I first met Michael at a TEI meeting about 35 years ago. Nearly 30 years ago we began on a cooperation which has lasted until now. It became not only a fruitful professional cooperation, but also a close friendship. Why did we stick together for so long? Perhaps because we had similar kinds of humor, similar interests, and different approaches.

Michael was an astute realist, while I tend towards nominalism. Michael thought of texts primarily as abstract objects, while I think of them primarily as concrete and perceptible. He had a very firm belief in the value of formalization, while I am somewhat less optimistic on that point.

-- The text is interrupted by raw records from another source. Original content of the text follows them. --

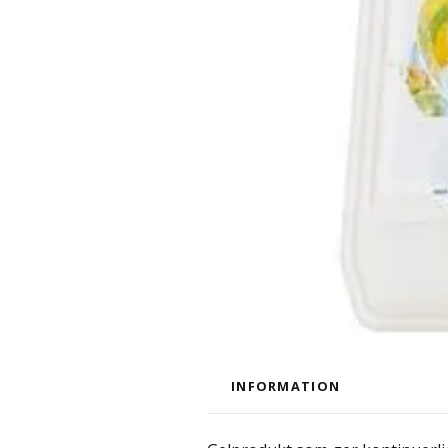
INFORMATION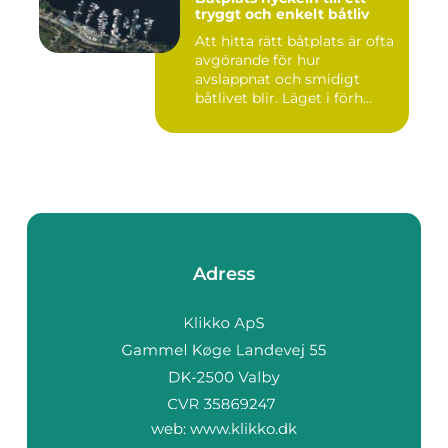
tryggt och enkelt båtliv
Att hitta rätt båtplats är ofta
avgörande för hur
avslappnat och smidigt
båtlivet blir. Läget i förh...
Adress
web:
www.klikko.dk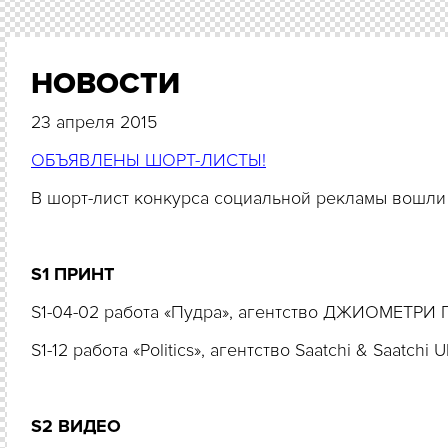
НОВОСТИ
23 апреля 2015
ОБЪЯВЛЕНЫ ШОРТ-ЛИСТЫ!
В шорт-лист конкурса социальной рекламы вошли
S1 ПРИНТ
S1-04-02 работа «Пудра», агентство ДЖИОМЕТР
S1-12 работа «Politics», агентство Saatchi & Saatchi
S2 ВИДЕО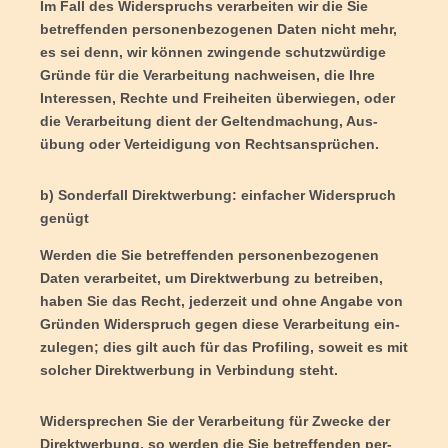
Im Fall des Wider­spruchs ver­ar­bei­ten wir die Sie
betref­fen­den per­so­nen­be­zo­ge­nen Daten nicht mehr,
es sei denn, wir kön­nen zwin­gen­de schutz­wür­di­ge
Grün­de für die Ver­ar­bei­tung nach­wei­sen, die Ihre
Inter­es­sen, Rech­te und Frei­hei­ten über­wie­gen, oder
die Ver­ar­bei­tung dient der Gel­tend­ma­chung, Aus­
übung oder Ver­tei­di­gung von Rechtsansprüchen.
b) Son­der­fall Direkt­wer­bung: ein­fa­cher Wider­spruch
genügt
Wer­den die Sie betref­fen­den per­so­nen­be­zo­ge­nen
Daten ver­ar­bei­tet, um Direkt­wer­bung zu betrei­ben,
haben Sie das Recht, jeder­zeit und ohne Anga­be von
Grün­den Wider­spruch gegen die­se Ver­ar­bei­tung ein­
zu­le­gen; dies gilt auch für das Pro­fil­ing, soweit es mit
sol­cher Direkt­wer­bung in Ver­bin­dung steht.
Wider­spre­chen Sie der Ver­ar­bei­tung für Zwe­cke der
Direkt­wer­bung, so wer­den die Sie betref­fen­den per­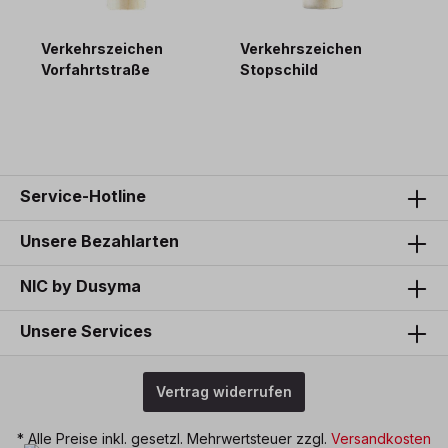
Verkehrszeichen
Verkehrszeichen
V
Vorfahrtstraße
Stopschild
P
5,40 €*
5,40 €*
5
Service-Hotline
Unsere Bezahlarten
NIC by Dusyma
Unsere Services
Vertrag widerrufen
* Alle Preise inkl. gesetzl. Mehrwertsteuer zzgl.
Versandkosten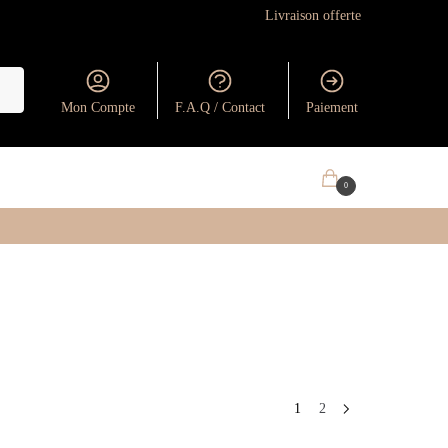
Livraison offerte
Mon Compte
F.A.Q / Contact
Paiement
0.00
€
0
1
2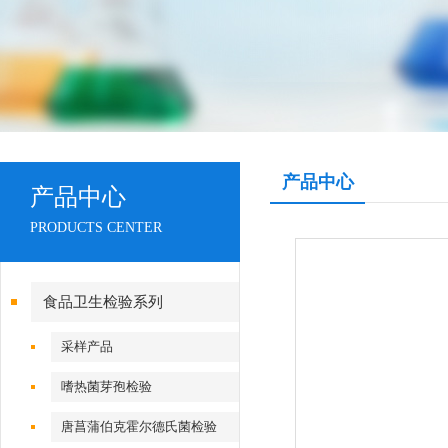
产品中心
产品中心
PRODUCTS CENTER
食品卫生检验系列
采样产品
嗜热菌芽孢检验
唐菖蒲伯克霍尔德氏菌检验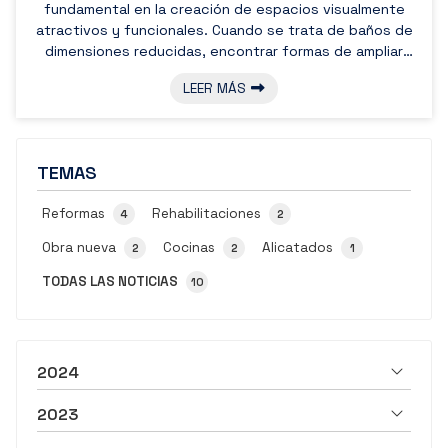
fundamental en la creación de espacios visualmente
atractivos y funcionales. Cuando se trata de baños de
dimensiones reducidas, encontrar formas de ampliar
visualmente el espacio se vuelve primordial. En este
LEER MÁS
sentido, una de las decisiones más simples, pero
inteligentes y efectivas es apostar por el color blanco.
Este tono es conocido por su capacidad para reflejar la
luz, lo que crea una agradable sensación de amplitud y
TEMAS
luminosidad en cu...
Reformas
Rehabilitaciones
4
2
Obra nueva
Cocinas
Alicatados
2
2
1
TODAS LAS NOTICIAS
10
2024
2023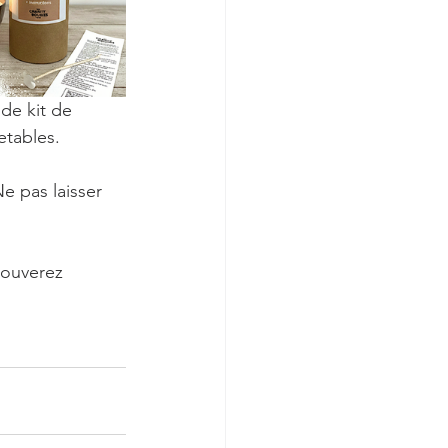
de kit de 
jetables.   
e pas laisser 
rouverez 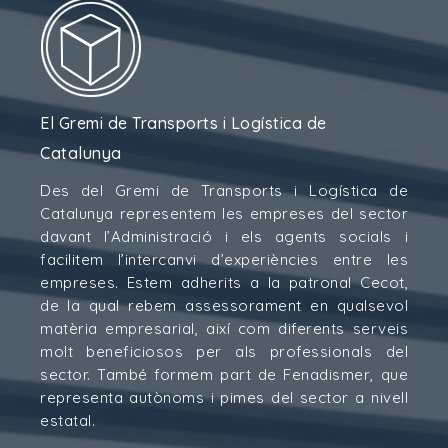
El Gremi de Transports i Logística de
Catalunya
Des del Gremi de Transports i Logística de
Catalunya representem les empreses del sector
davant l’Administració i els agents socials i
facilitem l’intercanvi d’experiències entre les
empreses. Estem adherits a la patronal Cecot,
de la qual rebem assessorament en qualsevol
matèria empresarial, així com diferents serveis
molt beneficiosos per als professionals del
sector. També formem part de Fenadismer, que
representa autònoms i pimes del sector a nivell
estatal.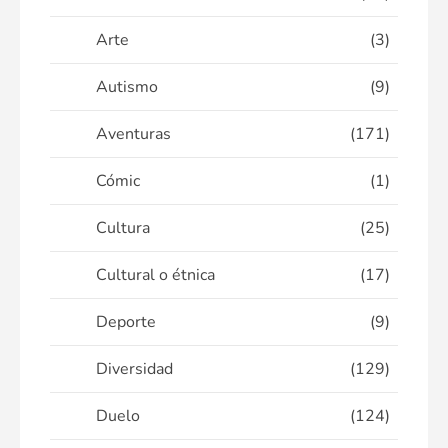
Arte
(3)
Autismo
(9)
Aventuras
(171)
Cómic
(1)
Cultura
(25)
Cultural o étnica
(17)
Deporte
(9)
Diversidad
(129)
Duelo
(124)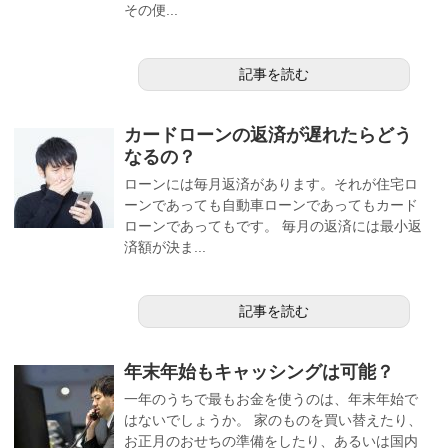
その便...
記事を読む
カードローンの返済が遅れたらどう
なるの？
ローンには毎月返済があります。それが住宅ロ
ーンであっても自動車ローンであってもカード
ローンであってもです。 毎月の返済には最小返
済額が決ま...
記事を読む
年末年始もキャッシングは可能？
一年のうちで最もお金を使うのは、年末年始で
はないでしょうか。 家のものを買い替えたり、
お正月のおせちの準備をしたり、あるいは国内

Our concern was not so much our disagreements or agreements about the analysis or markup of specific texts. What intrigued us was that we so often were uncertain or disagreed about our reasons for agreeing or disagreeing. One of our aims, therefore, was to find a theory of markup, and later transcription, which as far as possible was agnostic with respect to realism and nominalism.

This sent us into deep rabbit-holes where we discussed principles as well as nitty-gritty details of markup theory and editorial philology. Sometimes our departure point would be some high-level perspective, sometimes a trivial case, and sometimes (or admittedly far too often) some corner or extreme edge case. As soon as we found something which looked like a solution, we found or invented another case which could not be solved that way.

During the last fifteen or twenty years we had weekly two-hour phone or video meetings. My family got used to hearing the murmur of our conversation in the background, and also to the sudden and loud bursts of laughter: Oh, that was Michael and daddy coming up from a rabbit hole again.

From time to time we stayed for periods in each other's homes. With us Michael became like a family member, the kids thought of him as their "uncle in America". I don't cry very often. This time the whole family cried with me.

As everyone who has met him knows, Michael was not only very intelligent and knowledgeable, he was also, in every meaning of the word, a _good_ human being. I am profoundly thankful for his friendship, and will miss him deeply the rest of my life. There were many who loved Michael. My thoughts go out to his wife: You are not alone in missing Michael, Marian.